[Dataset records]
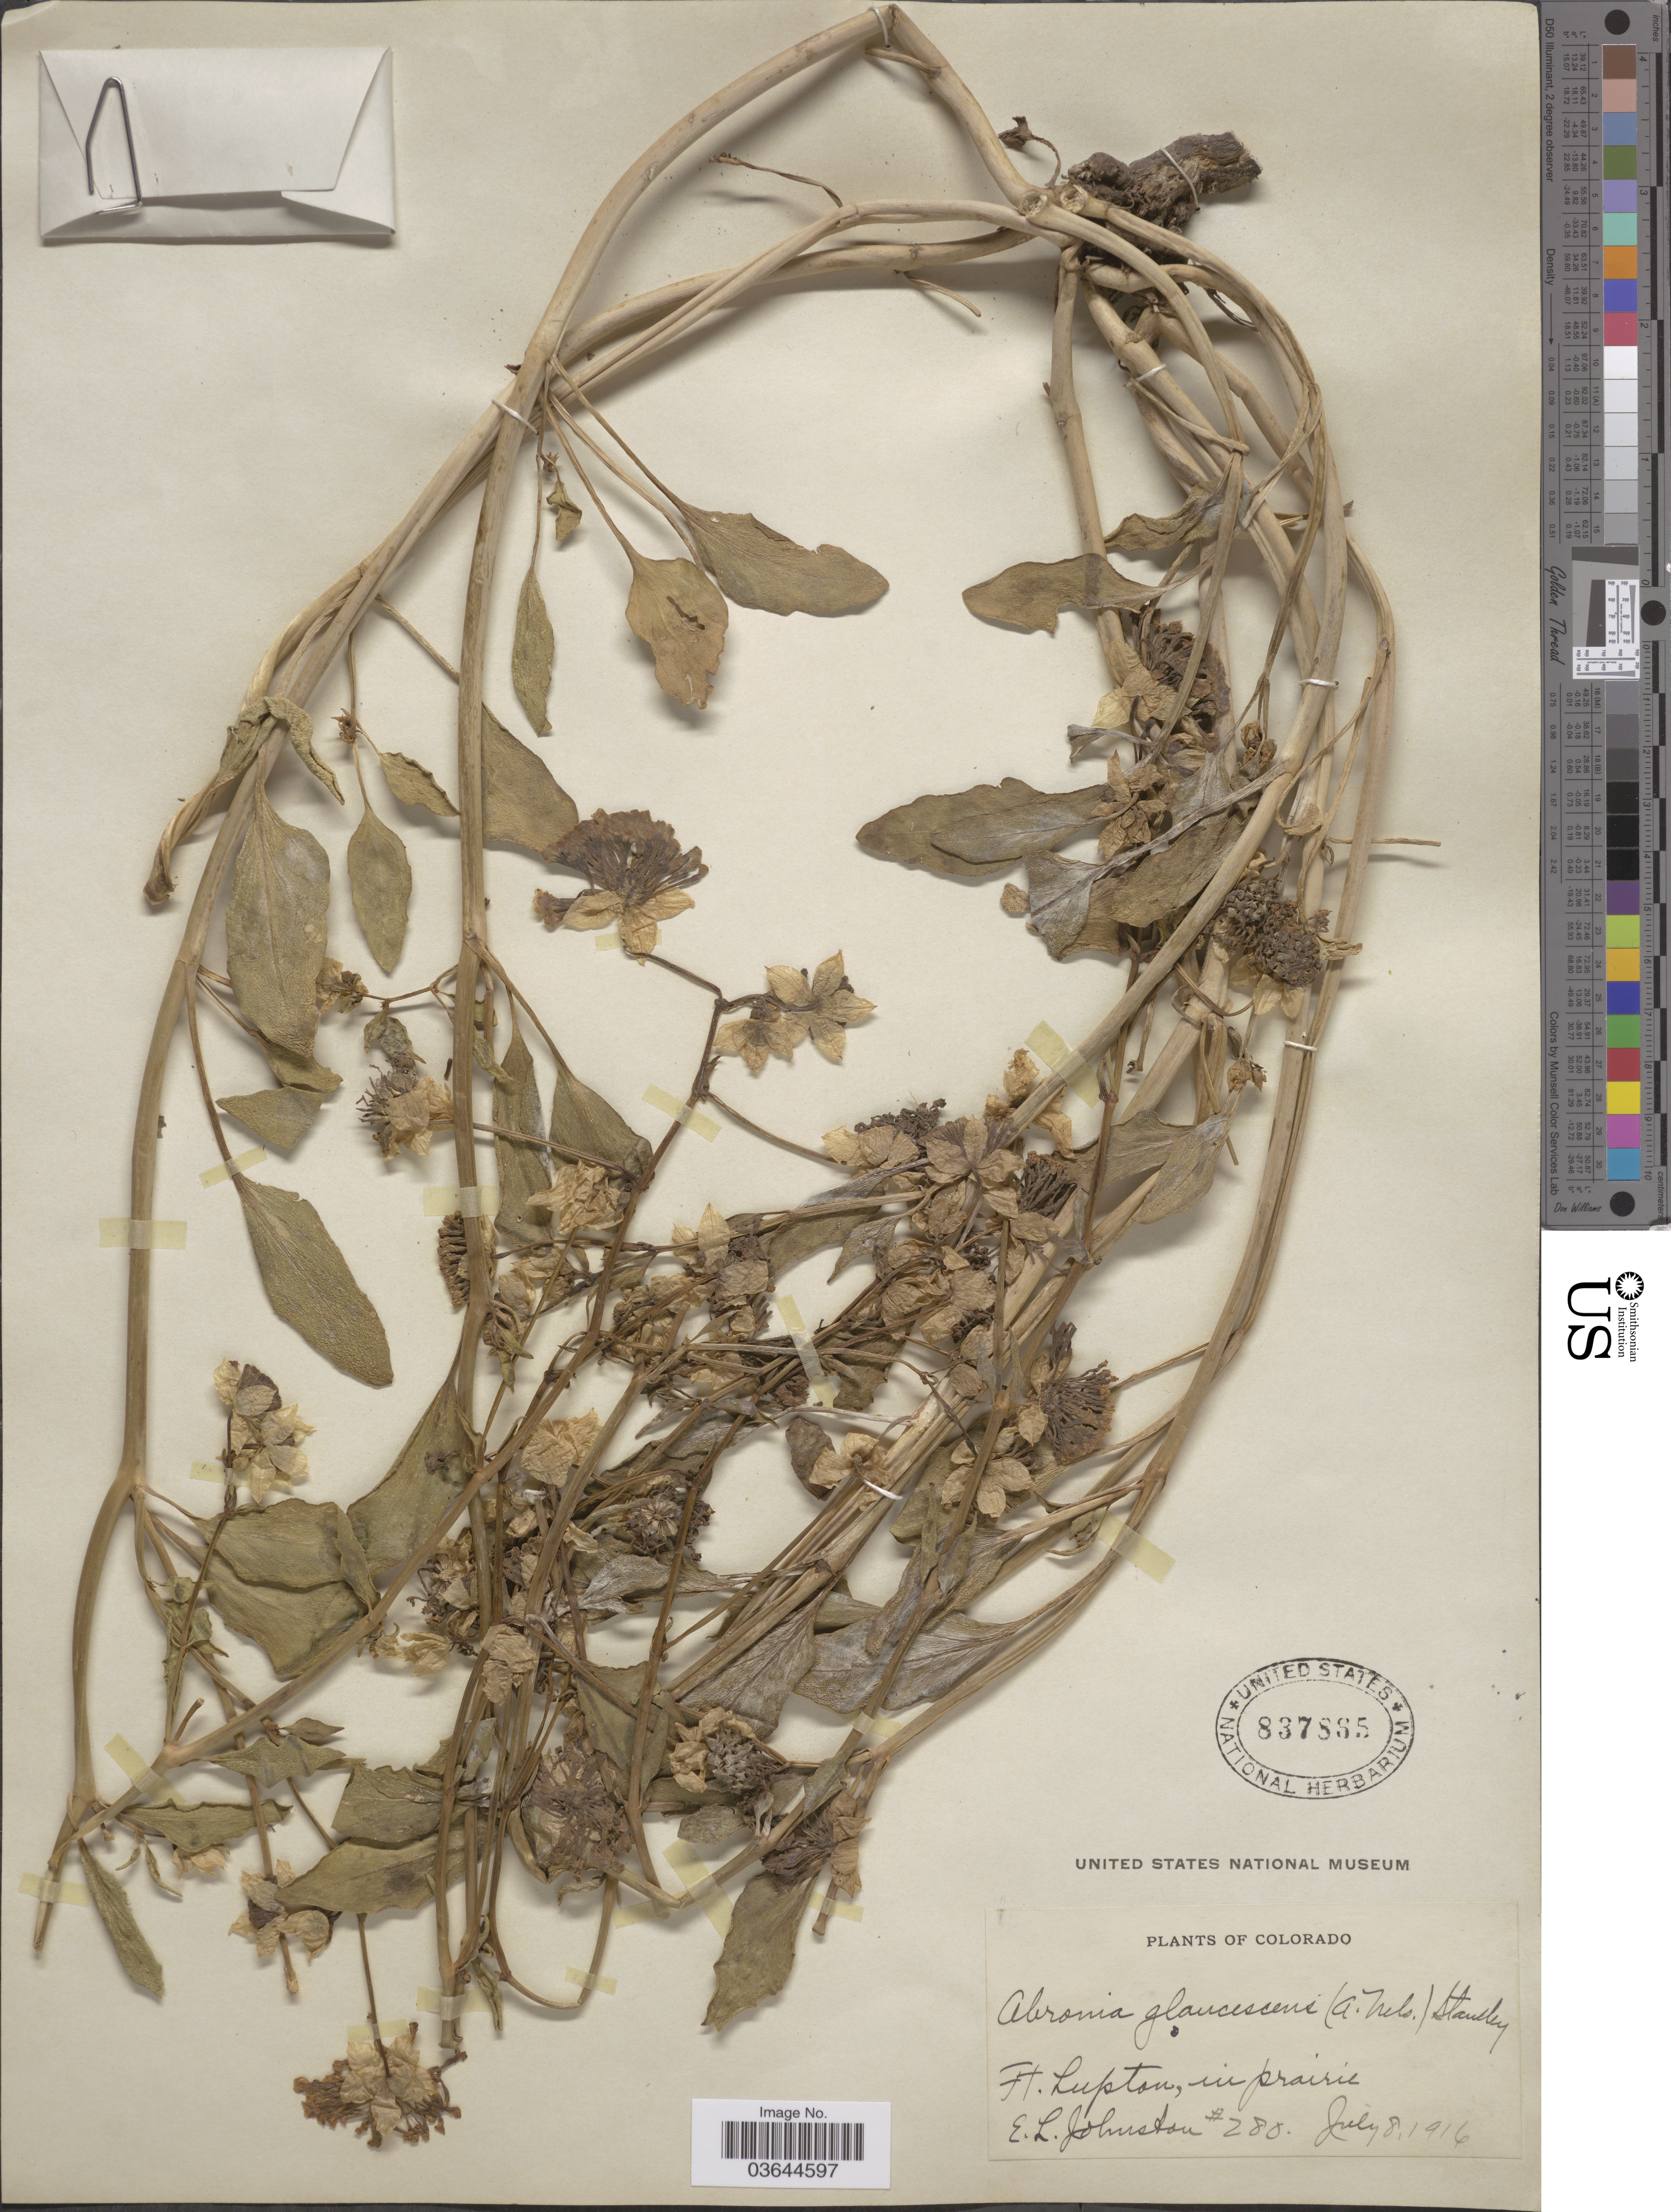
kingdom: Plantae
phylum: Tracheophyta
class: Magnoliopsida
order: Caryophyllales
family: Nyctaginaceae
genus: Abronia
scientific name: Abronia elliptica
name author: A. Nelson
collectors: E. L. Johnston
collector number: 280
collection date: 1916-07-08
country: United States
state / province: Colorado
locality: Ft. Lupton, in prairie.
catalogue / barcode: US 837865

Exercise instructions: Write out the lines above exactly as they appear, leaving out the pictures.

Response:
kingdom: Plantae
phylum: Tracheophyta
class: Magnoliopsida
order: Caryophyllales
family: Nyctaginaceae
genus: Abronia
scientific name: Abronia elliptica
name author: A. Nelson
collectors: E. L. Johnston
collector number: 280
collection date: 1916-07-08
country: United States
state / province: Colorado
locality: Ft. Lupton, in prairie.
catalogue / barcode: US 837865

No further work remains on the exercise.